Content starts

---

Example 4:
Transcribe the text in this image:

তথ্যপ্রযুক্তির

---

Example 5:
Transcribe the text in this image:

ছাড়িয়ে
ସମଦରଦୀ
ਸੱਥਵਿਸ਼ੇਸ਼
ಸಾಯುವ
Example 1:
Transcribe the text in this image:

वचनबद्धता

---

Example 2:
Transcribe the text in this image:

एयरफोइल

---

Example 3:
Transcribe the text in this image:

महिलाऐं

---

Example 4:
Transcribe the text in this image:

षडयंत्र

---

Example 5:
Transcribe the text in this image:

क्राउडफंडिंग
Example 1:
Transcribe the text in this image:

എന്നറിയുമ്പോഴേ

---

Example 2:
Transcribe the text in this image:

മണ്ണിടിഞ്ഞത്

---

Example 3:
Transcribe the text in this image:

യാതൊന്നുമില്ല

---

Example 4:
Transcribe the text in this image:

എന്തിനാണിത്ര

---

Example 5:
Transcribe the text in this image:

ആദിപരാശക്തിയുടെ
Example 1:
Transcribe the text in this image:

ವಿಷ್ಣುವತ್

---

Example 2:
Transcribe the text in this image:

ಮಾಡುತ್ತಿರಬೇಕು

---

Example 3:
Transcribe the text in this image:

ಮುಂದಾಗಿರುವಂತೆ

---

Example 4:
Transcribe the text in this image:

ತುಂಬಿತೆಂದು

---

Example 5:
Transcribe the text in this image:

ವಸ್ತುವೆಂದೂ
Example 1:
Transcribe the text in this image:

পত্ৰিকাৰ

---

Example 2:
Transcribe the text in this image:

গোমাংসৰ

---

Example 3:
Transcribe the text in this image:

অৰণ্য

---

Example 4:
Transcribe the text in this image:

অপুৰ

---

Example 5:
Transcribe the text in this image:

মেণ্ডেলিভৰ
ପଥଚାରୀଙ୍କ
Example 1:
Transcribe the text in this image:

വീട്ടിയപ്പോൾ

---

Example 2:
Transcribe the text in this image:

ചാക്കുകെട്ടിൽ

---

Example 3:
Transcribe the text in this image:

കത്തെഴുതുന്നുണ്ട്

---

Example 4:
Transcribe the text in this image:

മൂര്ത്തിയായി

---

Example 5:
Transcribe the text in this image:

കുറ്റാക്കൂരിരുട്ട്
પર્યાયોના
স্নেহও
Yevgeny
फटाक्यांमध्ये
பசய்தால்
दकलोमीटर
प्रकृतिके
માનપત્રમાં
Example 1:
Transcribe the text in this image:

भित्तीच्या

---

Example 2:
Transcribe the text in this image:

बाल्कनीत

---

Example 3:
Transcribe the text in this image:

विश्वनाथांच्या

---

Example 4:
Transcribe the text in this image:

Content ends

Keeping each word as given, write out the material above.

## Answer for the task:
---

Example 4:
Transcribe the text in this image:

তথ্যপ্রযুক্তির

---

Example 5:
Transcribe the text in this image:

ছাড়িয়ে
ସମଦରଦୀ
ਸੱਥਵਿਸ਼ੇਸ਼
ಸಾಯುವ
Example 1:
Transcribe the text in this image:

वचनबद्धता

---

Example 2:
Transcribe the text in this image:

एयरफोइल

---

Example 3:
Transcribe the text in this image:

महिलाऐं

---

Example 4:
Transcribe the text in this image:

षडयंत्र

---

Example 5:
Transcribe the text in this image:

क्राउडफंडिंग
Example 1:
Transcribe the text in this image:

എന്നറിയുമ്പോഴേ

---

Example 2:
Transcribe the text in this image:

മണ്ണിടിഞ്ഞത്

---

Example 3:
Transcribe the text in this image:

യാതൊന്നുമില്ല

---

Example 4:
Transcribe the text in this image:

എന്തിനാണിത്ര

---

Example 5:
Transcribe the text in this image:

ആദിപരാശക്തിയുടെ
Example 1:
Transcribe the text in this image:

ವಿಷ್ಣುವತ್

---

Example 2:
Transcribe the text in this image:

ಮಾಡುತ್ತಿರಬೇಕು

---

Example 3:
Transcribe the text in this image:

ಮುಂದಾಗಿರುವಂತೆ

---

Example 4:
Transcribe the text in this image:

ತುಂಬಿತೆಂದು

---

Example 5:
Transcribe the text in this image:

ವಸ್ತುವೆಂದೂ
Example 1:
Transcribe the text in this image:

পত্ৰিকাৰ

---

Example 2:
Transcribe the text in this image:

গোমাংসৰ

---

Example 3:
Transcribe the text in this image:

অৰণ্য

---

Example 4:
Transcribe the text in this image:

অপুৰ

---

Example 5:
Transcribe the text in this image:

মেণ্ডেলিভৰ
ପଥଚାରୀଙ୍କ
Example 1:
Transcribe the text in this image:

വീട്ടിയപ്പോൾ

---

Example 2:
Transcribe the text in this image:

ചാക്കുകെട്ടിൽ

---

Example 3:
Transcribe the text in this image:

കത്തെഴുതുന്നുണ്ട്

---

Example 4:
Transcribe the text in this image:

മൂര്ത്തിയായി

---

Example 5:
Transcribe the text in this image:

കുറ്റാക്കൂരിരുട്ട്
પર્યાયોના
স্নেহও
Yevgeny
फटाक्यांमध्ये
பசய்தால்
दकलोमीटर
प्रकृतिके
માનપત્રમાં
Example 1:
Transcribe the text in this image:

भित्तीच्या

---

Example 2:
Transcribe the text in this image:

बाल्कनीत

---

Example 3:
Transcribe the text in this image:

विश्वनाथांच्या

---

Example 4:
Transcribe the text in this image:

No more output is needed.